Walls Have Two Sides by Aithan Shapira and David Borrington

This October, the Three Faiths Forum is presenting its annual Urban Dialogues Exhibition, showcasing the work of 25 artists inspired by themes of belief and identity.

The Urban Dialogues Exhibition brings together artists from a variety of cultural and artistic backgrounds with the aim of challenging people's understanding of who they are and what they believe.

Holly Jones, Urban Dialogues Manager at 3FF, said that the exhibition was "a way of bringing people together through the arts".

She said: "It's really about the opportunity that the arts provide for an indirect way of talking about some of the issues around identity, faith and belief in a very relaxed and fun environment."

Among individual works, two new collaborative artworks are featured on the basis of this year's theme of 'Reflection'- a theme which has resonances in many people's faiths, says Jones.

The Fury Jukebox

"We wanted a theme that would set off some imaginative thinking but that would leave the artists with enough freedom to develop the work as they wanted to," she said.

The exhibition allows artists to create artwork in collaboration with people of different faiths and non-religious backgrounds.

This year the artists were also paired with academics from King's Cultural Institute to deepen their own ideas.

Artists Aithan Shapira and David Borrington for example collaborated on a project named 'Walls Have Two Sides'. This work aims to challenge people's concept of walls and their relevance in life.

They explain: "Walls have two sides, though we live in a world accustomed to seeing only one at our homes, offices, hotels and underground stations without thinking what is happening on the other side."

Interestingly, Borrington and Shapira began the work separately, with Shapira living in the United States and Borrington based in the UK, something that is reflected in their work.

The second collaborative piece, 'The Fury Jukebox', conveys three artists' perceptions of anger, particularly as experienced in women and girls.

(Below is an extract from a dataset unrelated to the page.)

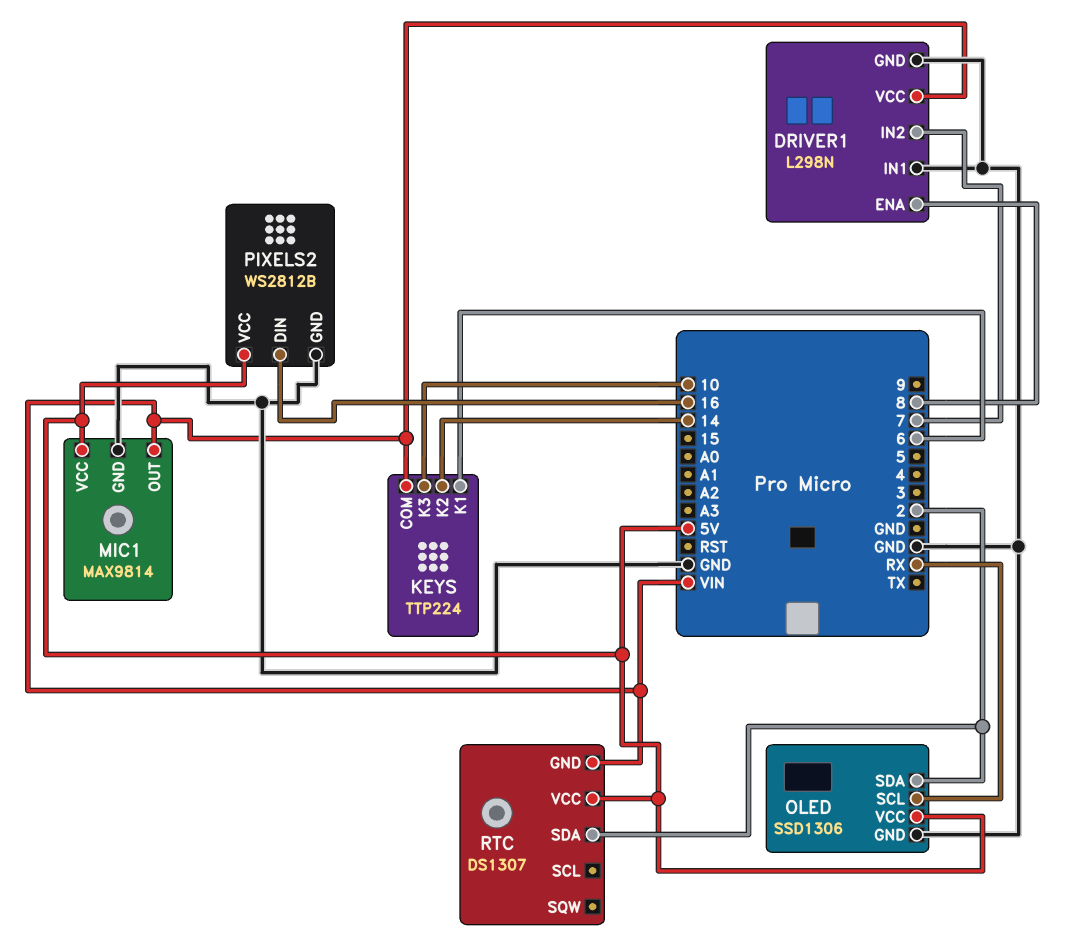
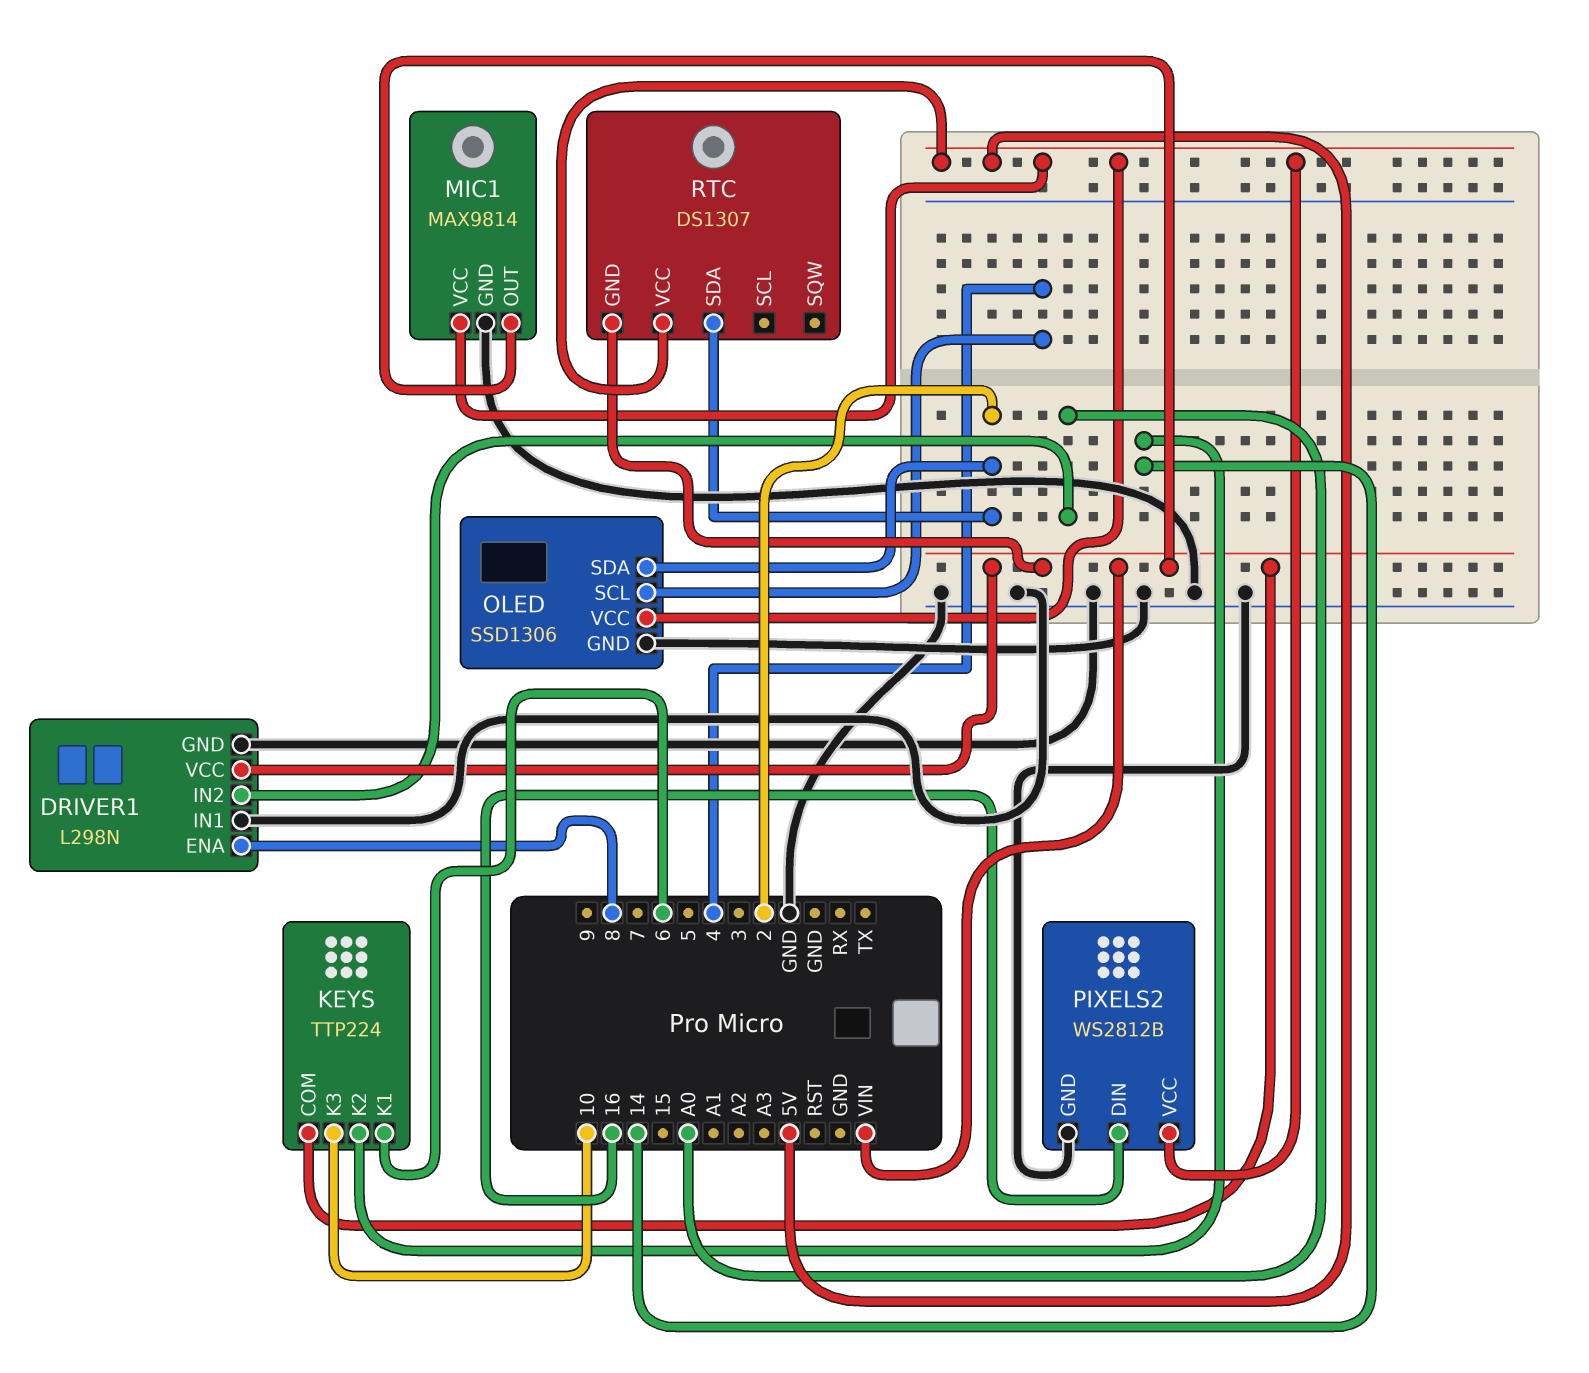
DRIVER1 pin IN2: 7 -> A0
OLED pin SCL: RX -> 4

The all-female group was influenced by other art forms including poetry, photography and the craft of 'binding'.

Urban Dialogues hope that this work will invite discussions around people's own experiences of anger.

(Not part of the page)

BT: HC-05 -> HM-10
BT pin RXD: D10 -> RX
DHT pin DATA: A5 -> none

Individual works include Hannah Habibi's re-imaginings of Pre-Raphaelite women, photographing women wearing burqas.

The exhibition is taking place at the Red Gallery, in Shoreditch, London, from October 2 to 14.

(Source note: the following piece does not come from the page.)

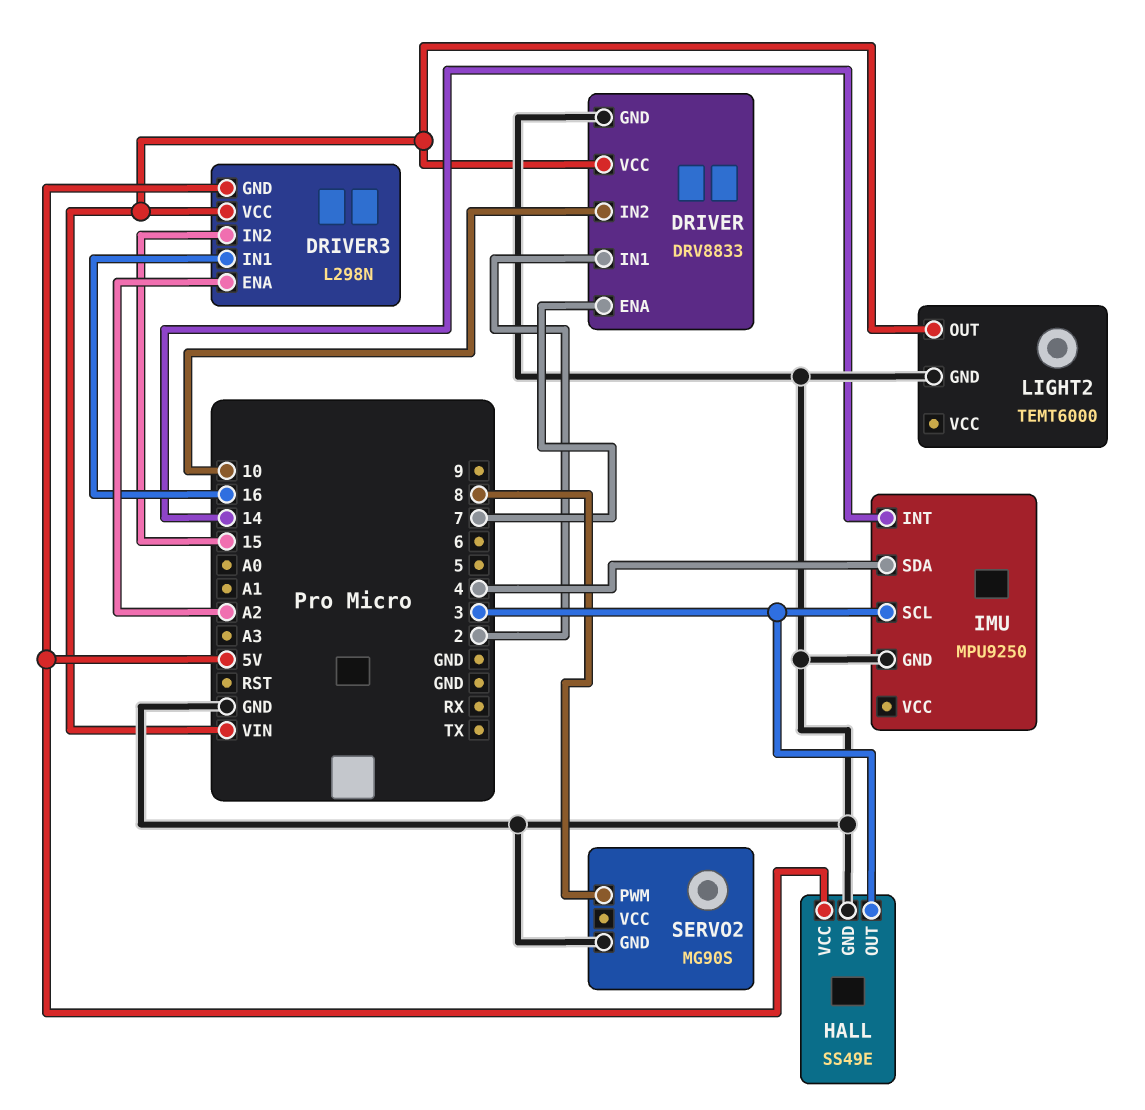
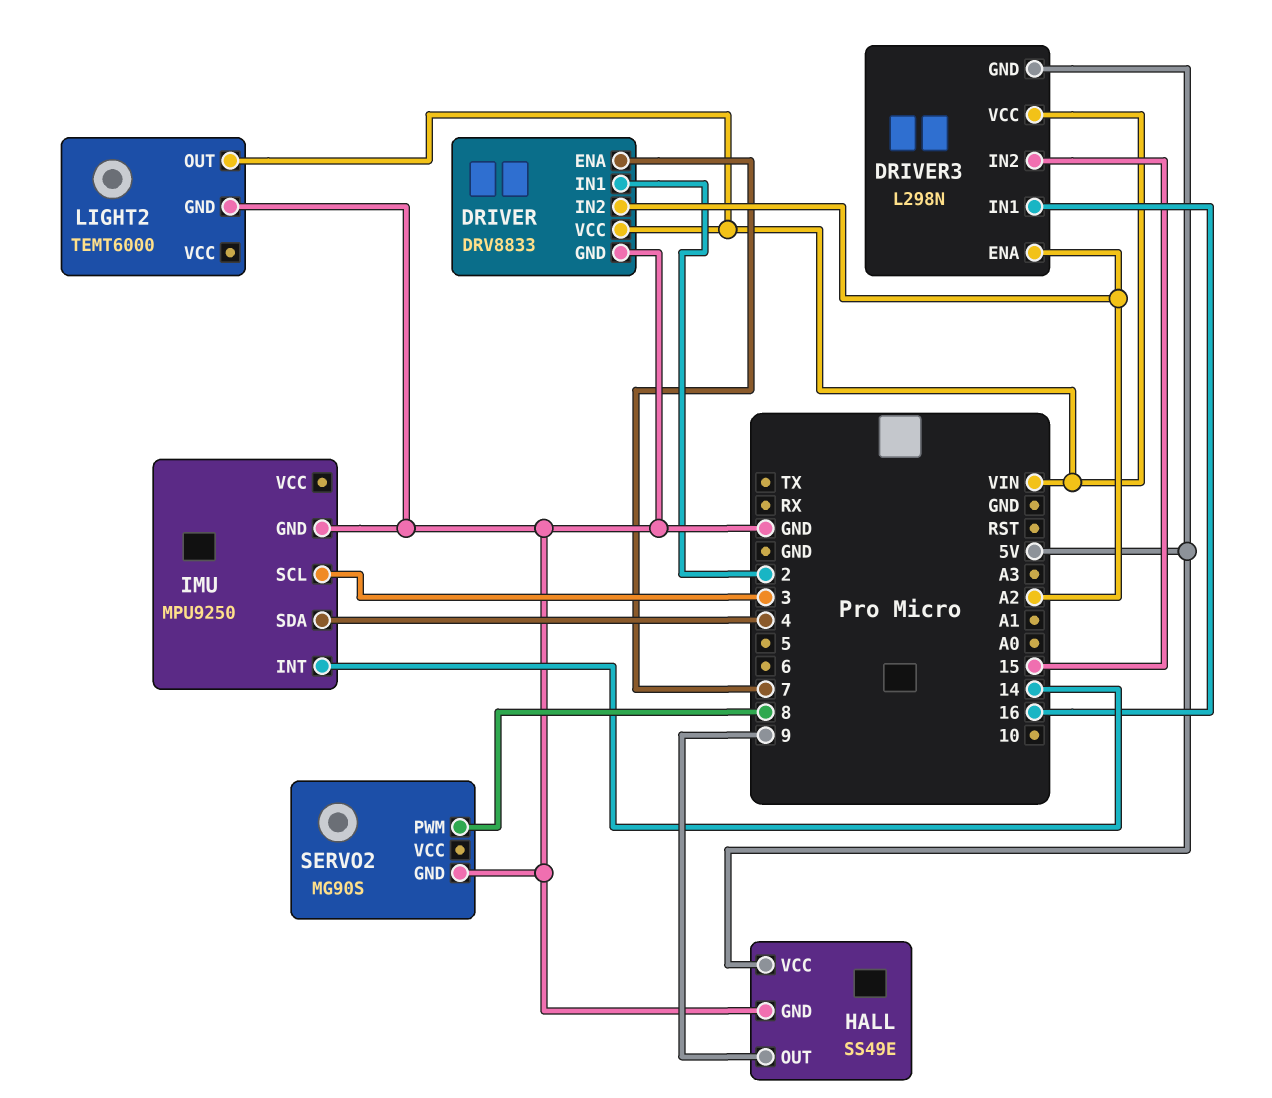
DRIVER pin IN2: 10 -> A2
HALL pin OUT: 3 -> 9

Hannah Habibi's re-imaginings of Pre-Raphaelite women

The gallery is also hosting a series of events with musicians, performers and speakers to encourage interaction and conversation among visitors.

Events include a 'day of fun' on October 6 for families and children and 'female voices' on October 10 where feminist activism will be discussed by a panel including BBC Correspondent Razia Iqbal and a member of the Islamic Society.
Holly Jones is excited to see the variety of people that will attend these upcoming events.

She said: "These events bring in various groups of people and there is a big emphasis on the fun people are having and getting people to talk to each other."

The Three Faiths Forum's Urban Dialogues project is also producing a 'Mixed Up' choir starting in people's offices with the hope of uniting individuals from a variety of faiths and cultural backgrounds through song.